Daniel-Charles Trudaine - Atlas de Trudaine

Atlas De Trudaine

The Trudaine Atlas, created from 1745 to 1780, was the most accurate set of cartographic plans of roads and topography of France made during its period. The scale of the maps show far more detail than is found on the famous maps made by César-François Cassini de Thury and family. The 62 bound volumes contain more than 3,000 plates prepared by the central bureau of draftsmen. Each one was artistically hand-rendered with watercolor to show the presence and characteristics of the land, waterways, and vegetation; castles, private dwellings, and ruins; churches, convents, and cemeteries; extant roads, as well as planned road projects.
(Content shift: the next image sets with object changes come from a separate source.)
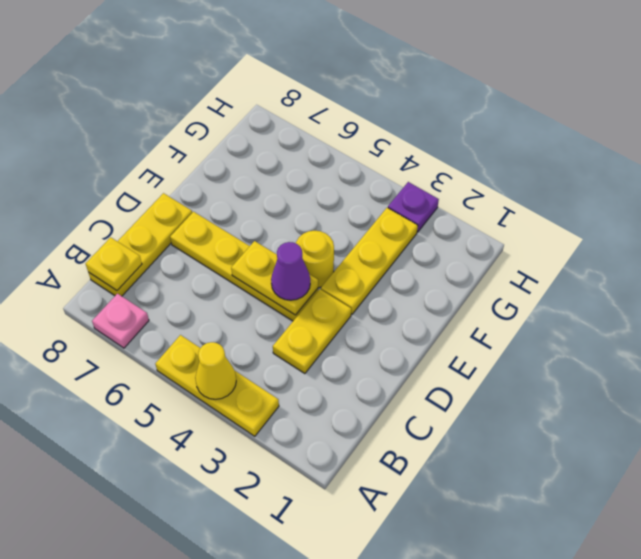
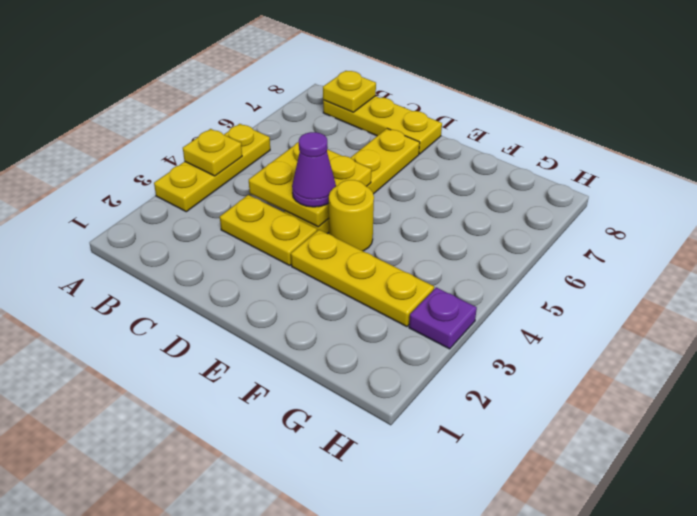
yellow 1x1 cone [195,342,236,399] -> yellow 1x1 plate [183,129,242,176]
pink 1x1 plate [92,294,149,348] -> none
yellow 1x2 plate [231,241,318,315] -> yellow 2x2 plate [249,142,371,227]

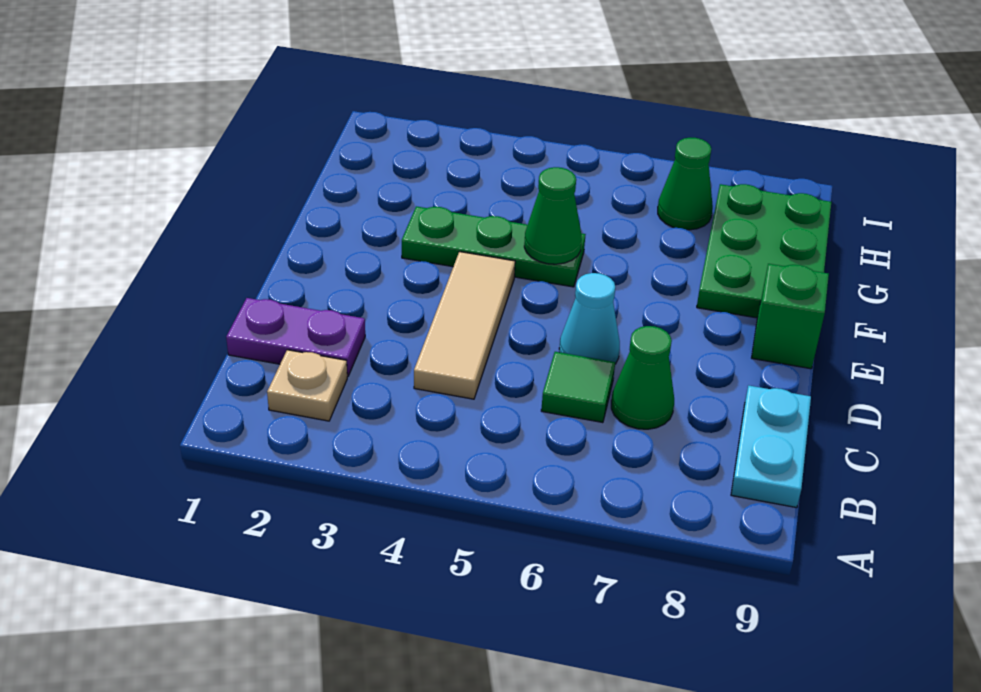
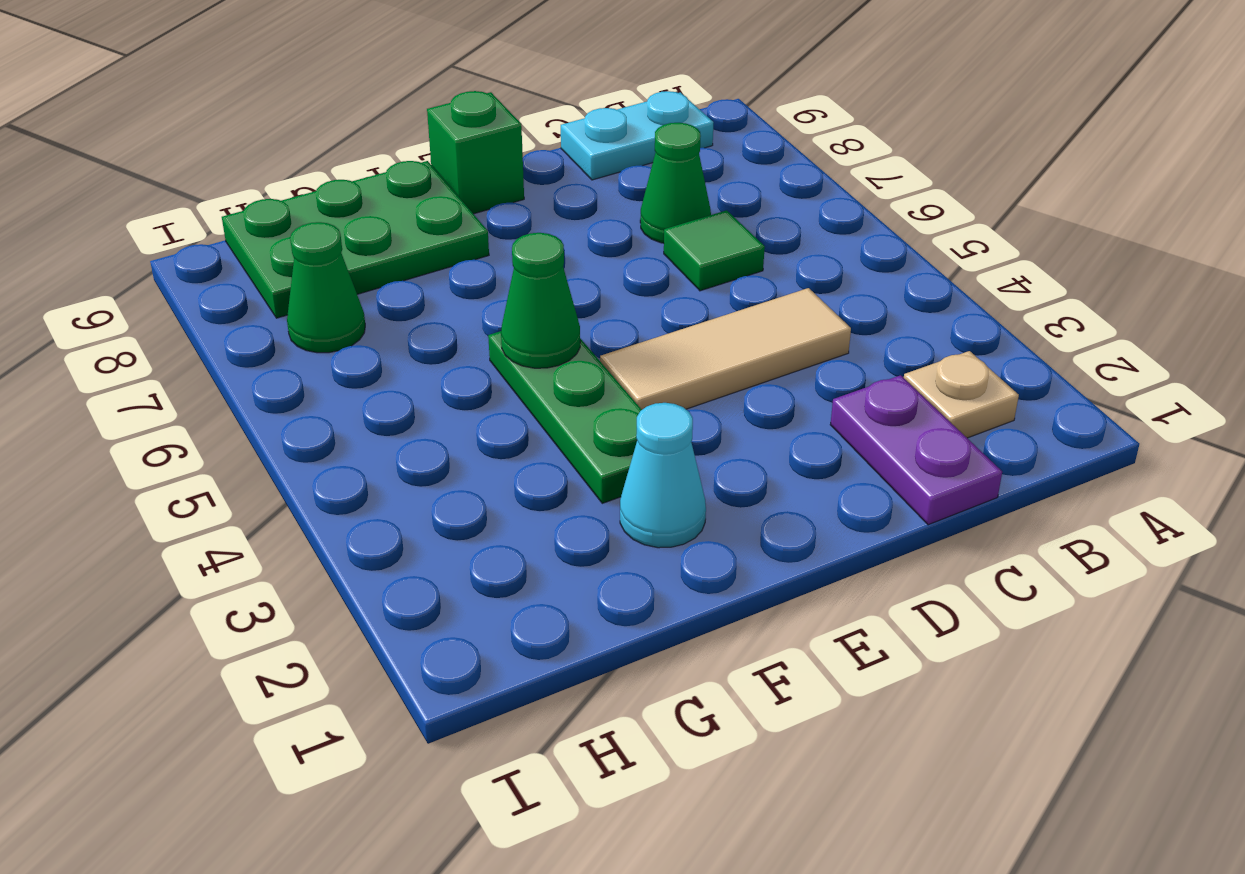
cyan 1x1 cone [559,273,620,364] -> cyan 1x1 cone moved to [620,403,706,548]

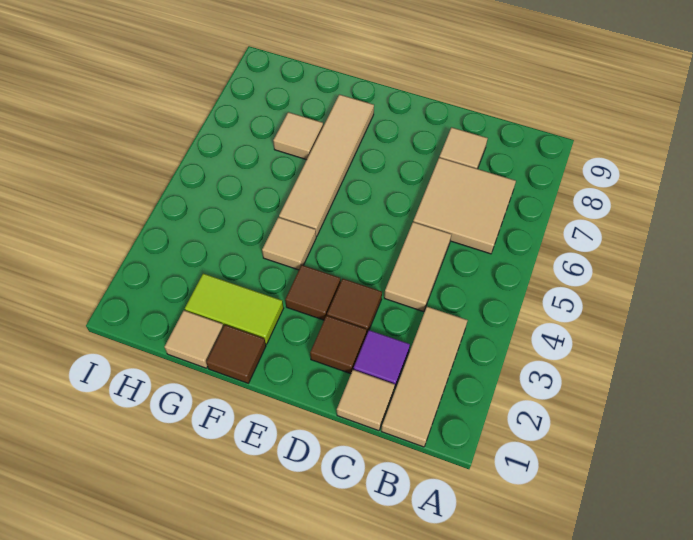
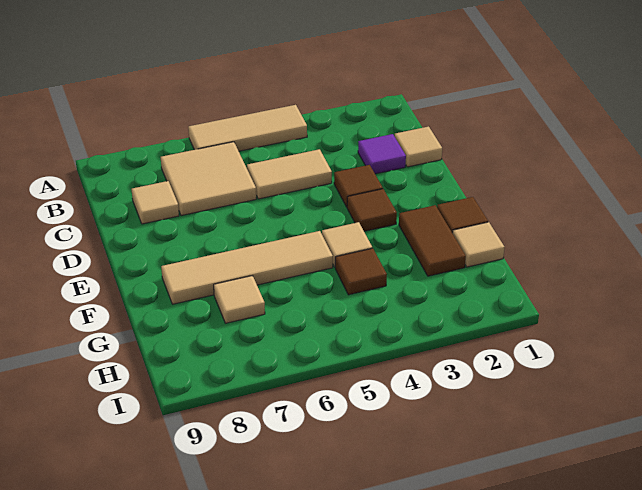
tan 1x3 tile [381,307,468,447] -> tan 1x3 tile moved to [188,105,307,151]
brown 1x1 tile [310,316,367,374] -> brown 1x1 tile moved to [335,248,387,295]
lime 1x2 tile [185,274,284,344] -> brown 1x2 tile [399,205,466,276]

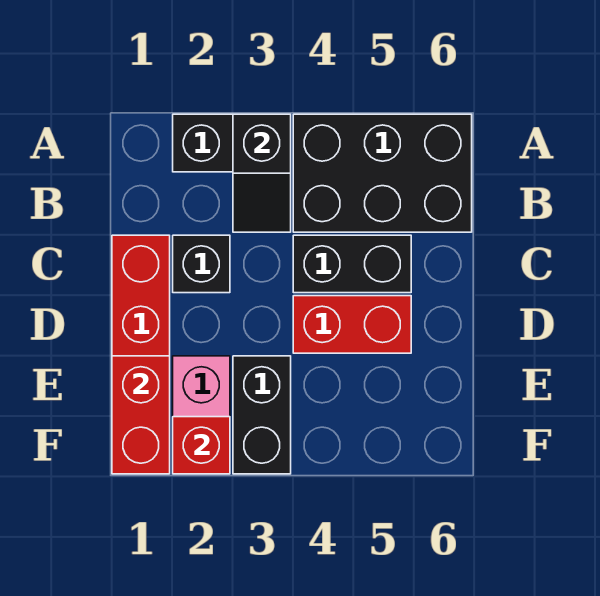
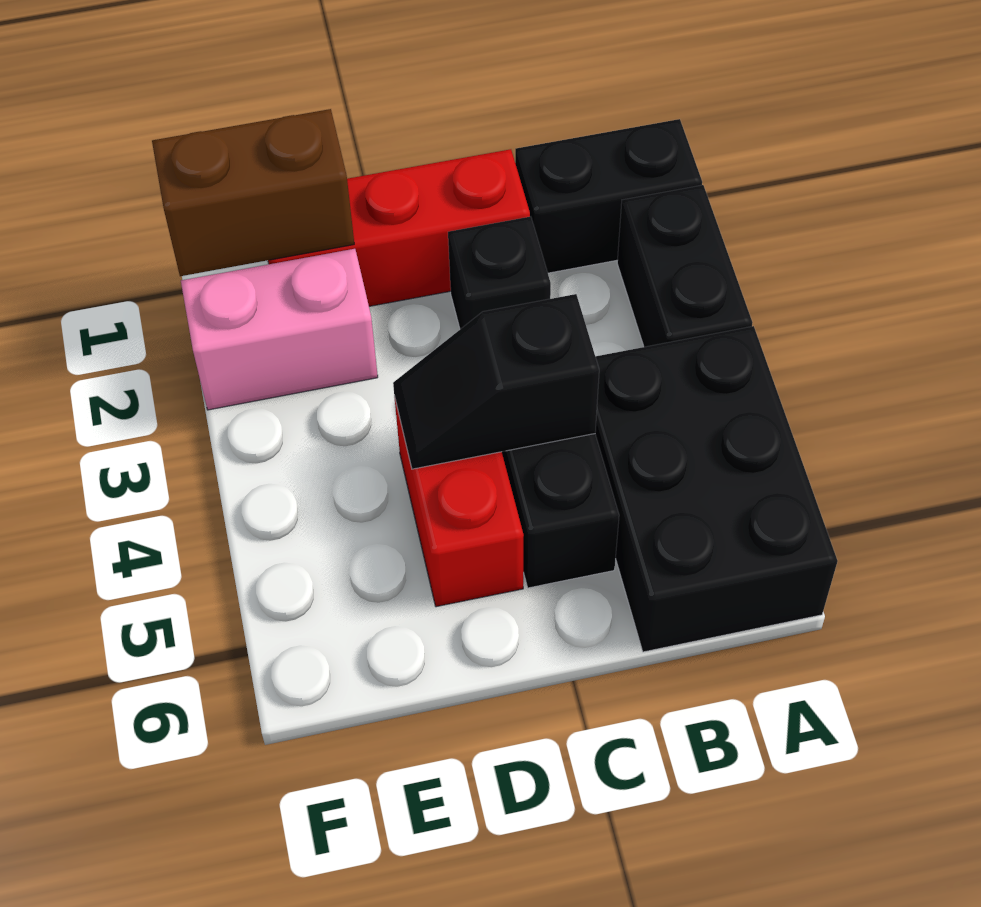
black 1x2 slope [233,114,291,232] -> black 1x2 slope moved to [393,294,599,469]
red 1x2 brick [112,356,170,474] -> brown 1x2 brick [152,109,354,276]
black 1x2 brick [233,356,291,474] -> black 1x2 brick moved to [515,119,702,273]
red 1x1 brick [173,417,230,474] -> none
Map plates were augmented with designs for locks, bridges, and other civil engineering projects where future improvements were deemed necessary.

Trudaine did not lived to complete his atlas for all of France; only the 22 regions governed by intendants were completed. (Maps in the atlas do not extend to Burgundy, Alsace, Provence, Languedoc, and Brittany or to regions recently conquered by Louis XIV, except for Metz – 3 map sets, and the Upper-Cambrésis (Cambrai region) – also 3 map sets.) However, more than half of France was covered by his work.

Today, Trudaine's immense atlas remains one of the most significant achievements in the development of cartography.